§ **Work to complete**: Reproduce the lines from the start of the listing through the line containing "windows and a", including that line.

START Available data

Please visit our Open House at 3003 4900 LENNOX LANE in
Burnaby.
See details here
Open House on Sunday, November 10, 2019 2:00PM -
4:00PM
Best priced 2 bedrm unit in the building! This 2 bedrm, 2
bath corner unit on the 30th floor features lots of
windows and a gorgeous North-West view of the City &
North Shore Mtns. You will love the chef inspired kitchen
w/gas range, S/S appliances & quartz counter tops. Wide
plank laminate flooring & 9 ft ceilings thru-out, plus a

END Available data

§ **Response to this exercise**:
Please visit our Open House at 3003 4900 LENNOX LANE in
Burnaby.
See details here
Open House on Sunday, November 10, 2019 2:00PM -
4:00PM
Best priced 2 bedrm unit in the building! This 2 bedrm, 2
bath corner unit on the 30th floor features lots of
windows and a gorgeous North-West view of the City &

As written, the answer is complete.